The quality of protein is influenced by its mix of essential amino acids which are building blocks that cannot be synthesised by the body but must be provided by the diet. Quality also depends on how available the protein is to the body when consumed. In other words, how much is digested versus the amount excreted.
Cow's milk and eggs
Based on various tests, the food with the best protein quality is human milk, followed by other animal milk such as cow's milk, egg and soy. The protein quality is highest in those foods essential for the growth and development of the young offspring.
To ensure good-quality protein in the diet, consume protein from mixed sources. Some vulnerable group might be challenged to eat adequate protein such as persons in periods of rapid growth and development such as infants, young children and adolescents. The elderly are at risk because the physiology of ageing, compounded by overall poor food intake. Pregnant women should also ensure adequate intake of good-quality protein.
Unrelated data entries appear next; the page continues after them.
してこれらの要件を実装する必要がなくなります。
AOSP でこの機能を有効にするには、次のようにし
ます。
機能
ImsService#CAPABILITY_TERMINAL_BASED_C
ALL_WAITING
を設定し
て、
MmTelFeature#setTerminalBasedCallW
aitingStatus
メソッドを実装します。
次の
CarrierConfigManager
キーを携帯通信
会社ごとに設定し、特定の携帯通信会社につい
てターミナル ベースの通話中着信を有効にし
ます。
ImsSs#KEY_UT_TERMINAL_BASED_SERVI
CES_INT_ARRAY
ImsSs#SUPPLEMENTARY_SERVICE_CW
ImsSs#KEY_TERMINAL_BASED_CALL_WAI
Poor food choices which reflect low protein quality include cereal with very limited amount of animal or soy milk - coconut milk provides a good source of fat but not protein - and bony food from animals such as chicken feet and chicken back prepared without adding substantial amounts of peas, beans or nuts.
Low protein intake will lead to poor growth and development in children, loss of muscle mass in adults and possible increase in fat mass in adults who may be consuming adequate or high intake of calories. Many body functions depend on protein. Our life depends on protein.
Guide to eating enough protein
1. Consume some protein at all meals. Aim for at least one of the good-quality protein in addition to other sources.
2. Do not overcook protein as this can also reduce the availability to digestion and subsequent utilisation.
When included in meals, protein makes you feel more satisfied, compared to meals high in carbohydrate without protein. In this final leg of your no-sugar-added journey, add protein to your meals and snacks to ensure satisfaction.